(EXERCISE OBJECTIVE) Print every record below exactly as it stands, but leave out the pictures.

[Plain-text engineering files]
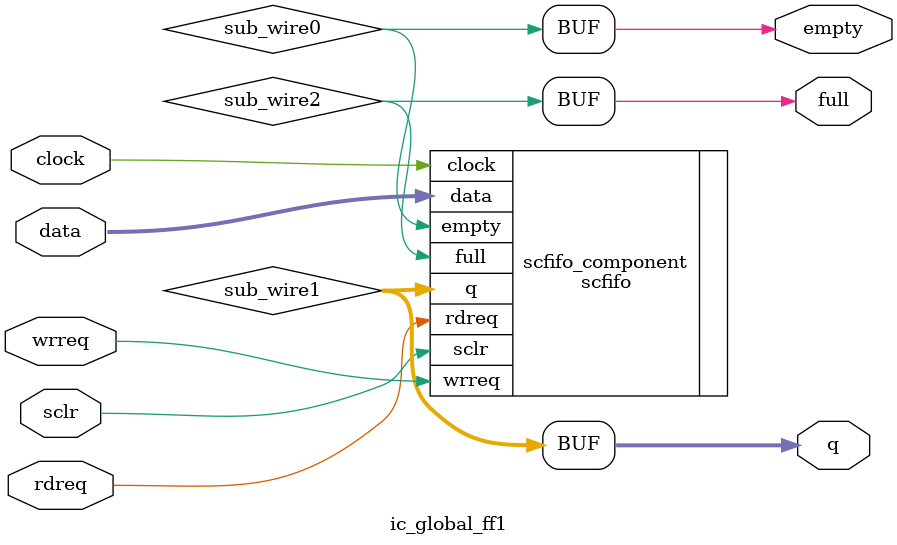
<source format=v>
module ic_global_ff1 (
	clock,
	data,
	rdreq,
	sclr,
	wrreq,
	empty,
	full,
	q);

	input	  clock;
	input	[31:0]  data;
	input	  rdreq;
	input	  sclr;
	input	  wrreq;
	output	  empty;
	output	  full;
	output	[31:0]  q;

	wire  sub_wire0;
	wire [31:0] sub_wire1;
	wire  sub_wire2;
	wire  empty = sub_wire0;
	wire [31:0] q = sub_wire1[31:0];
	wire  full = sub_wire2;

	scfifo	scfifo_component (
				.rdreq (rdreq),
				.sclr (sclr),
				.clock (clock),
				.wrreq (wrreq),
				.data (data),
				.empty (sub_wire0),
				.q (sub_wire1),
				.full (sub_wire2)
				// synopsys translate_off
				,
				.aclr (),
				.almost_empty (),
				.almost_full (),
				.usedw ()
				// synopsys translate_on
				);
	defparam
		scfifo_component.add_ram_output_register = "OFF",
		scfifo_component.intended_device_family = "Stratix III",
		scfifo_component.lpm_numwords = 16,
		scfifo_component.lpm_showahead = "OFF",
		scfifo_component.lpm_type = "scfifo",
		scfifo_component.lpm_width = 32,
		scfifo_component.lpm_widthu = 4,
		scfifo_component.overflow_checking = "ON",
		scfifo_component.underflow_checking = "ON",
		scfifo_component.use_eab = "ON";
endmodule
</source>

(SOLUTION TO THIS EXERCISE)
<source format=v>
module ic_global_ff1 (
	clock,
	data,
	rdreq,
	sclr,
	wrreq,
	empty,
	full,
	q);

	input	  clock;
	input	[31:0]  data;
	input	  rdreq;
	input	  sclr;
	input	  wrreq;
	output	  empty;
	output	  full;
	output	[31:0]  q;

	wire  sub_wire0;
	wire [31:0] sub_wire1;
	wire  sub_wire2;
	wire  empty = sub_wire0;
	wire [31:0] q = sub_wire1[31:0];
	wire  full = sub_wire2;

	scfifo	scfifo_component (
				.rdreq (rdreq),
				.sclr (sclr),
				.clock (clock),
				.wrreq (wrreq),
				.data (data),
				.empty (sub_wire0),
				.q (sub_wire1),
				.full (sub_wire2)
				// synopsys translate_off
				,
				.aclr (),
				.almost_empty (),
				.almost_full (),
				.usedw ()
				// synopsys translate_on
				);
	defparam
		scfifo_component.add_ram_output_register = "OFF",
		scfifo_component.intended_device_family = "Stratix III",
		scfifo_component.lpm_numwords = 16,
		scfifo_component.lpm_showahead = "OFF",
		scfifo_component.lpm_type = "scfifo",
		scfifo_component.lpm_width = 32,
		scfifo_component.lpm_widthu = 4,
		scfifo_component.overflow_checking = "ON",
		scfifo_component.underflow_checking = "ON",
		scfifo_component.use_eab = "ON";
endmodule
</source>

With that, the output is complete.